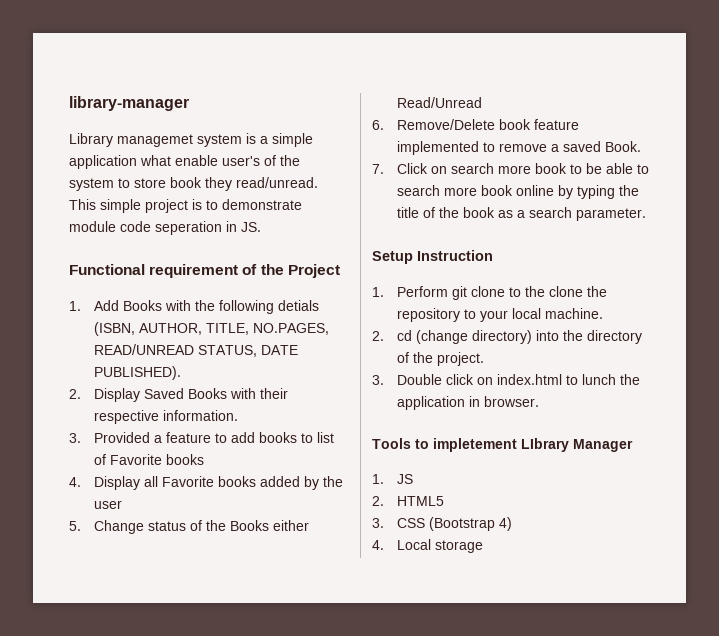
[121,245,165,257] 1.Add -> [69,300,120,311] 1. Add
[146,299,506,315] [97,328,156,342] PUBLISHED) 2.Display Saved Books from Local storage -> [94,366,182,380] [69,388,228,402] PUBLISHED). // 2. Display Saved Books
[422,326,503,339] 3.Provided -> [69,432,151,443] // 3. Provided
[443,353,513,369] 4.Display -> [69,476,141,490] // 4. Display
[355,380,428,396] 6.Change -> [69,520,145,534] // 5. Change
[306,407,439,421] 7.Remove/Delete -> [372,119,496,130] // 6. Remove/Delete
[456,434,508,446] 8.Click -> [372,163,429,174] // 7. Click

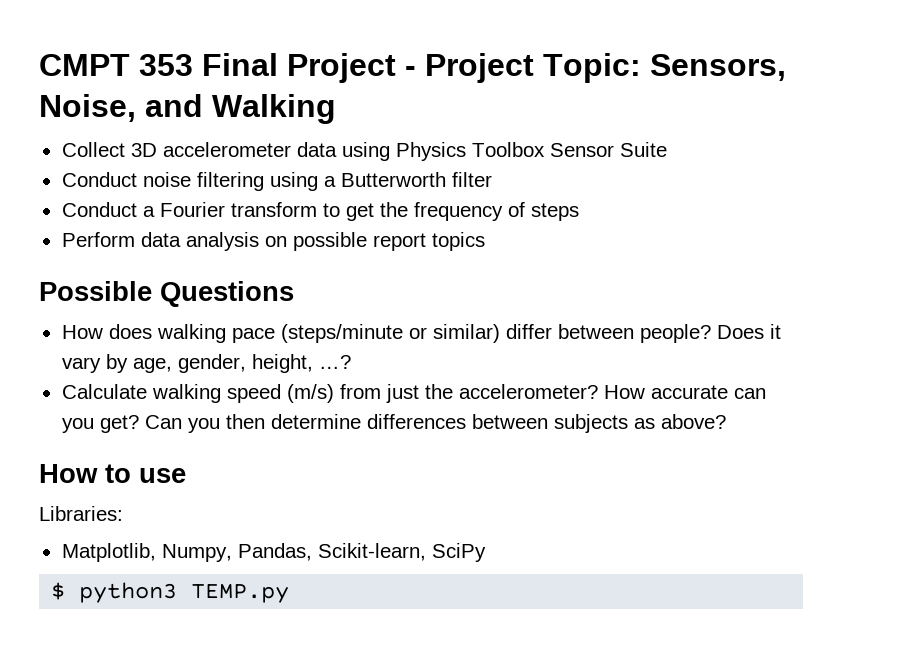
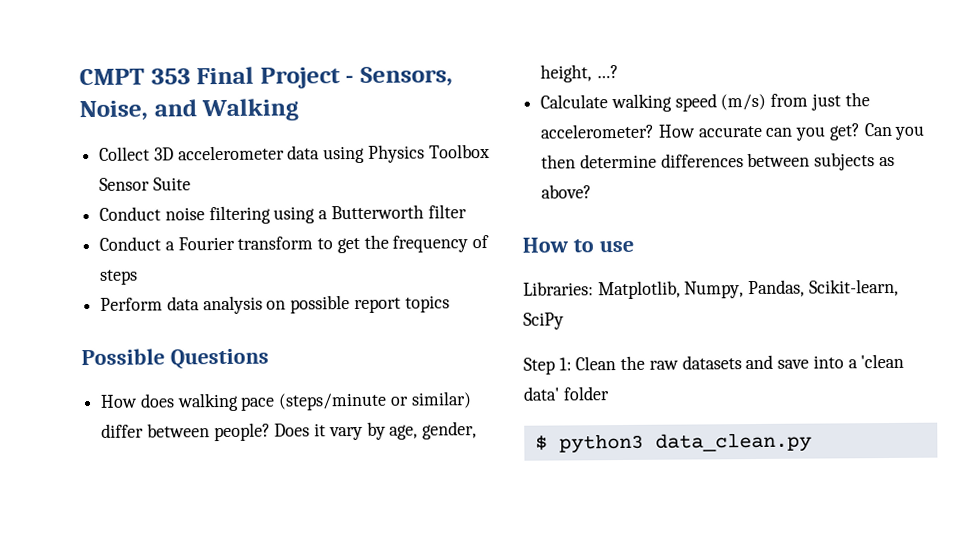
[425,53,641,83] Project Topic: -> (355, 79) none
(123, 513) // -> (594, 288) none
(486, 552) none -> [523,353,905,375] [523,386,609,401] // Step 1: Clean the raw datasets and save into a 'clean data' folder
[191,583,290,603] TEMP.py -> [654,432,812,453] data_clean.py

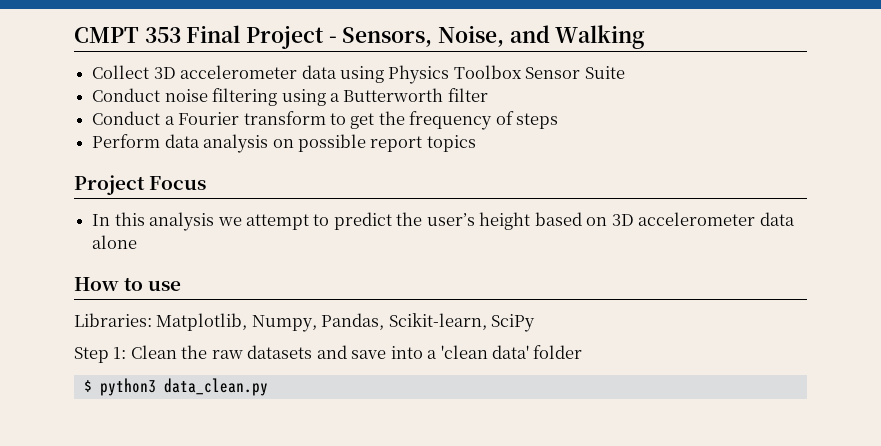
[81,348,269,370] [100,391,472,412] [101,421,478,442] [540,64,619,83] [540,92,870,113] [540,122,926,141] [541,152,895,171] [541,184,593,199] Possible Questions // How does walking pace (steps/minute or similar) differ between people? Does it vary by age, gender, height, …? // Calculate walking speed (m/s) from just the accelerometer? How accurate can you get? Can you then determine differences between subjects as above? -> [74,175,207,195] [92,212,795,231] [92,235,138,249] Project Focus // In this analysis we attempt to predict the user’s height based on 3D accelerometer data alone

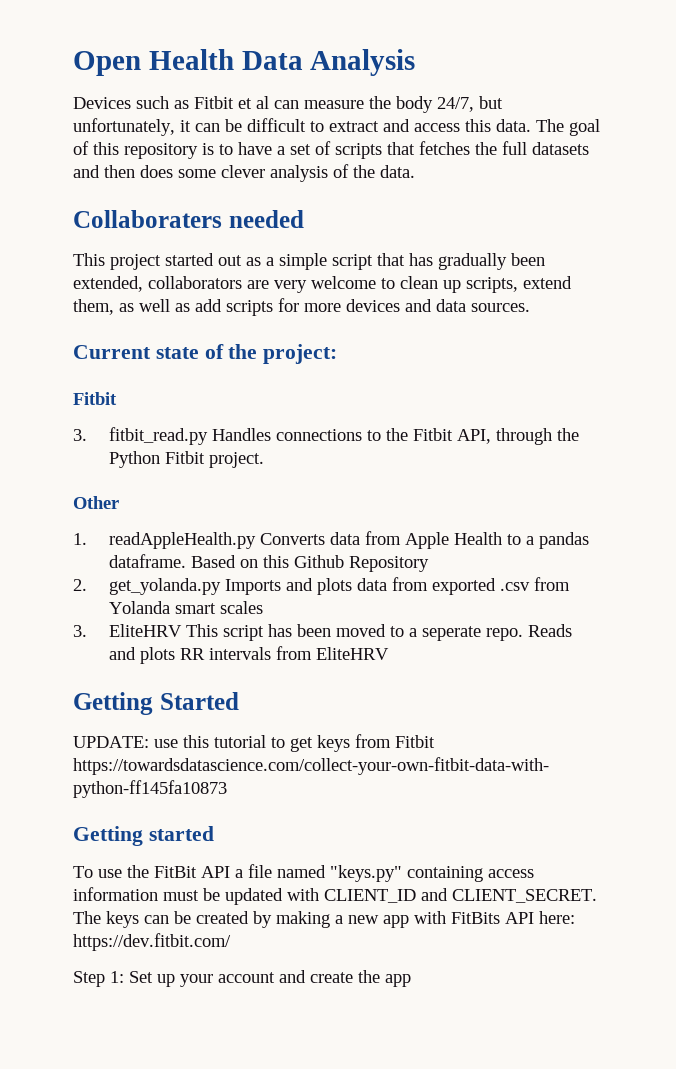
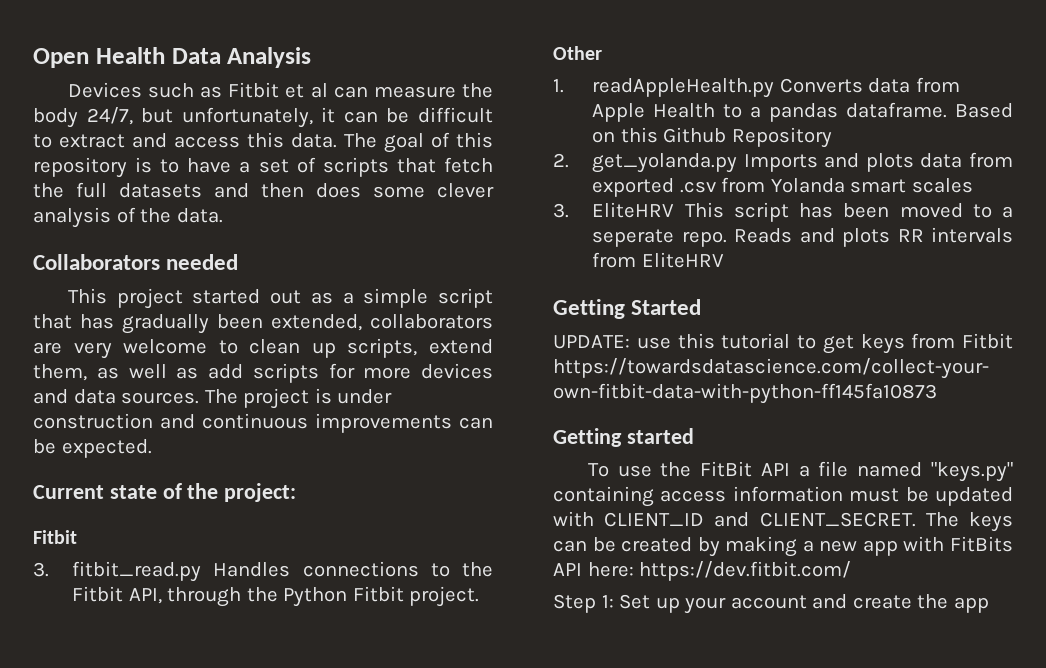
[419,141,470,155] fetches -> [443,157,493,173] fetch
[73,210,222,228] Collaboraters -> [33,254,160,270] Collaborators
(530, 307) none -> [204,388,393,409] [33,413,493,433] [33,439,152,458] The project is under construction and continuous improvements can be expected.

====

AIM OF THE TASK — Pictures aside, reproduce all of the material above without alteration.

ANSWER SPACE —
[121,245,165,257] 1.Add -> [69,300,120,311] 1. Add
[146,299,506,315] [97,328,156,342] PUBLISHED) 2.Display Saved Books from Local storage -> [94,366,182,380] [69,388,228,402] PUBLISHED). // 2. Display Saved Books
[422,326,503,339] 3.Provided -> [69,432,151,443] // 3. Provided
[443,353,513,369] 4.Display -> [69,476,141,490] // 4. Display
[355,380,428,396] 6.Change -> [69,520,145,534] // 5. Change
[306,407,439,421] 7.Remove/Delete -> [372,119,496,130] // 6. Remove/Delete
[456,434,508,446] 8.Click -> [372,163,429,174] // 7. Click

[425,53,641,83] Project Topic: -> (355, 79) none
(123, 513) // -> (594, 288) none
(486, 552) none -> [523,353,905,375] [523,386,609,401] // Step 1: Clean the raw datasets and save into a 'clean data' folder
[191,583,290,603] TEMP.py -> [654,432,812,453] data_clean.py

[81,348,269,370] [100,391,472,412] [101,421,478,442] [540,64,619,83] [540,92,870,113] [540,122,926,141] [541,152,895,171] [541,184,593,199] Possible Questions // How does walking pace (steps/minute or similar) differ between people? Does it vary by age, gender, height, …? // Calculate walking speed (m/s) from just the accelerometer? How accurate can you get? Can you then determine differences between subjects as above? -> [74,175,207,195] [92,212,795,231] [92,235,138,249] Project Focus // In this analysis we attempt to predict the user’s height based on 3D accelerometer data alone

[419,141,470,155] fetches -> [443,157,493,173] fetch
[73,210,222,228] Collaboraters -> [33,254,160,270] Collaborators
(530, 307) none -> [204,388,393,409] [33,413,493,433] [33,439,152,458] The project is under construction and continuous improvements can be expected.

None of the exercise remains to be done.